It is redundant when the IR is also available, which relates to Peter and
others' objections to serializing this back in. An issue with validation
would be if we allowed omission of some fields and/or auto-upgrading as
discussed above. The applied conservative values might very well not match
the recomputed values. But as I mentioned here we may just want to validate
for glaring errors like required info - i.e. I think we should require that
every GV has an associated summary entry.

(except in cases of standalone summaries - which I imagine will be the
> common case in tests, because the summary processing should be tested in
> isolation (except for testing things like this validation logic itself,
> etc)).

===============

**Work request A**
In the thread on summary validation, what does the writer think every GV should be required to have?
**Work request B**
Pick up the thread on summary validation after its last line and extend it by a short paragraph in the same voice.

**Material provided**
===============

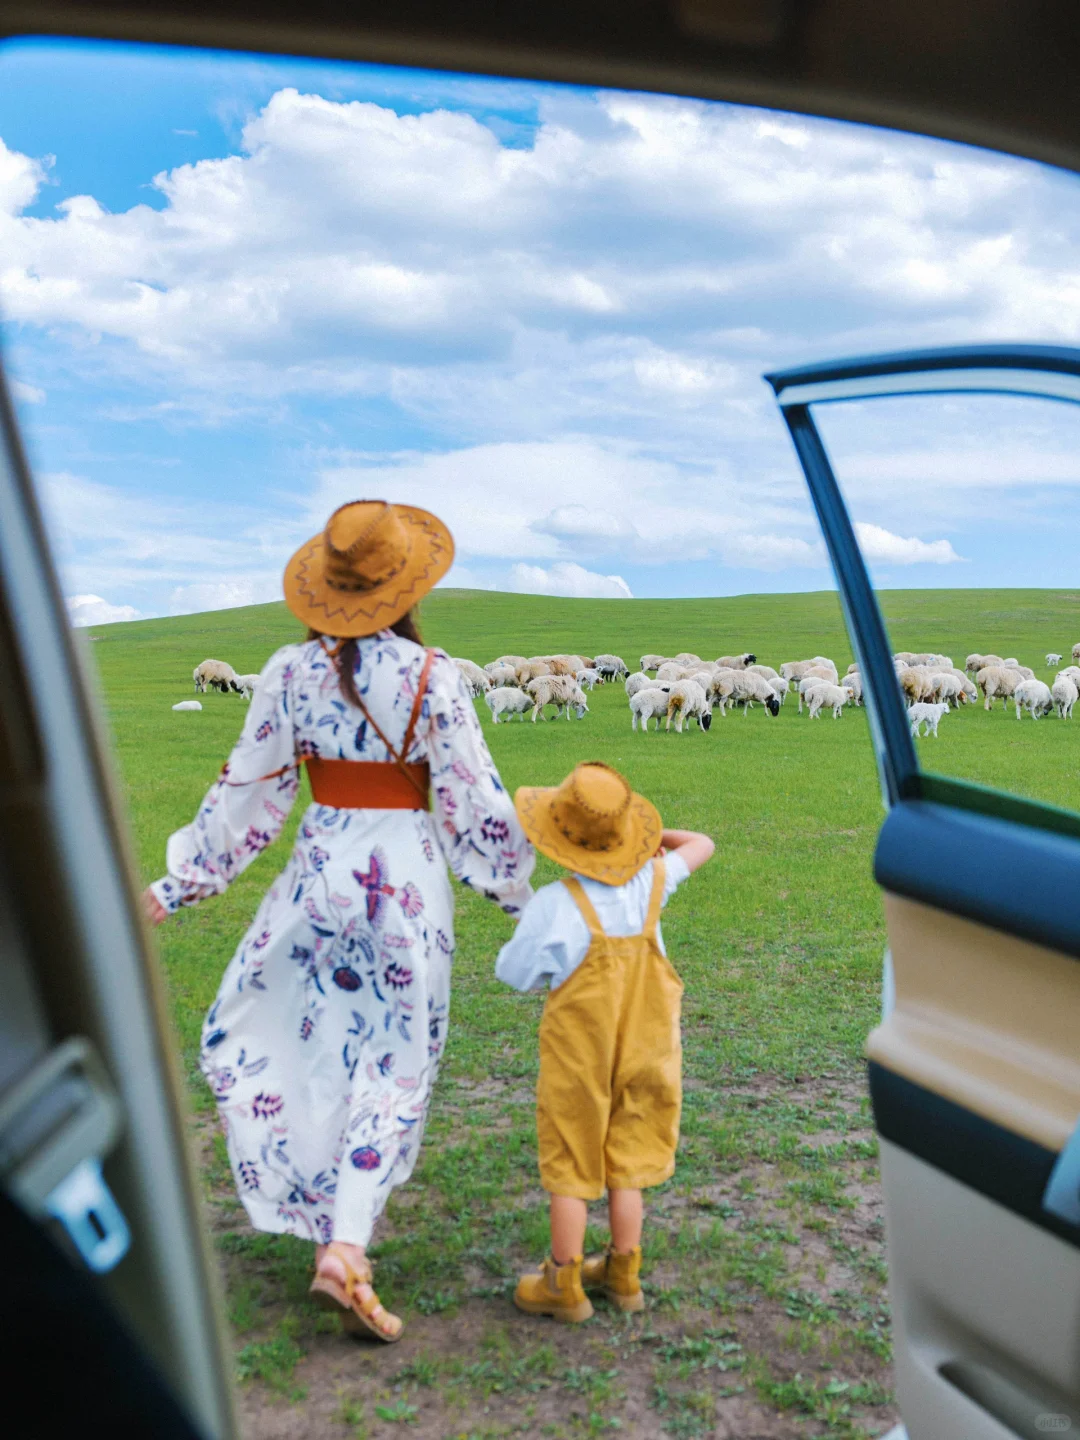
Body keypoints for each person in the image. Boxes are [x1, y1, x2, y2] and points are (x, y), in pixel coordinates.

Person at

===============

**Output A**
An associated summary entry.

**Output B**
>

Yes, I suspect the biggest usage in tests would be a standalone combined
summary file that we can use to test the application of the thin link
optimizations on a single IR file in the LTO backend pipeline. I.e the
input to the test would be one module IR assembly file (no summary) and one
combined index assembly file, it would run just the ThinLTO backend
pipeline, and check the resulting IR via llvm-dis to ensure the
optimization is applied effectively.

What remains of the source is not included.